Retraining workers won’t work

Update: one of our readers caught a mistake in the chart. I indexed the data to December 2008, or one year after the recession actually started in December 2007. The statistics that changed are formatted in bold, and the chart in the article has been updated. The analysis doesn’t change at all, but the number of jobs lost during the recession is higher than those indicated in the original article.

From the NY Times, White House Plans Job Training Partnership (bold by me):

As part of efforts to address record-high levels of long-term unemployment, President Obama plans to announce a new national public-private partnership on Monday to help retrain workers for jobs that are in demand.

The national program is a response to frustrations from both workers and employers who complain that public retraining programs frequently do not provide students with employable skills. This new initiative is intended to help better align community college curriculums with the demands of local companies.

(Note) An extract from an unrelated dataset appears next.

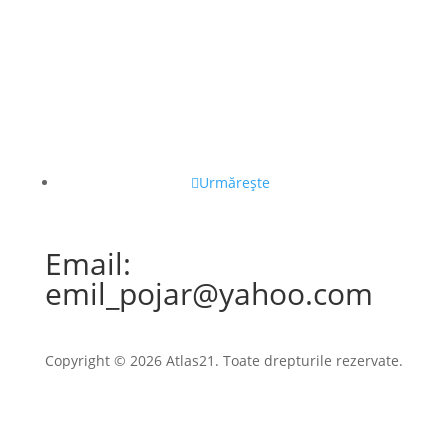
Urmărește
Email:
emil_pojar@yahoo.com
Copyright © 2026 Atlas21. Toate drepturile rezervate.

“The goal is to encourage community colleges and other training providers to work in close partnership with employers, to design a curriculum where they want to hire the people coming out of these programs right away,” said Austan Goolsbee, chairman of the President’s Council of Economic Advisers.

The White House has coined this program Skills for America’s Future. The complication is, that lack of skills is not the problem for the 66% of the labor force aged 25 years and over without a bachelor’s degree. The problem is the lack of jobs.


The chart illustrates the dynamics of employment by level of education through August 2010, as measured by the Bureau of Labor Statistics. Note that the data are indexed to the onset of the recession, December 2007, where 100 implies that employment is now at its pre-recession level.

The only category to recover employment in full is that requiring a Bachelor’s degree or higher. Furthermore, no material change in employment for BA’s (or higher) has occurred since about a year ago, as indexed employment hovers around 100. No new jobs.

The levels of employment for those workers with the lowest levels of educational attainment, 1. and 2., are 10.2% and 6.6% below pre-recession levels, respectively. That is over 3.5 million jobs.

The White House program is targeted at community college students, or education category 3., some college or associate degree in the chart above. Employment for workers with a community college degree sits over 3.2% below pre-recession levels, or 1.1 million jobs. Retraining workers will not raise the employment level further.

The government needs to “add jobs”, not “retrain workers”, and stimulate domestic aggregate demand.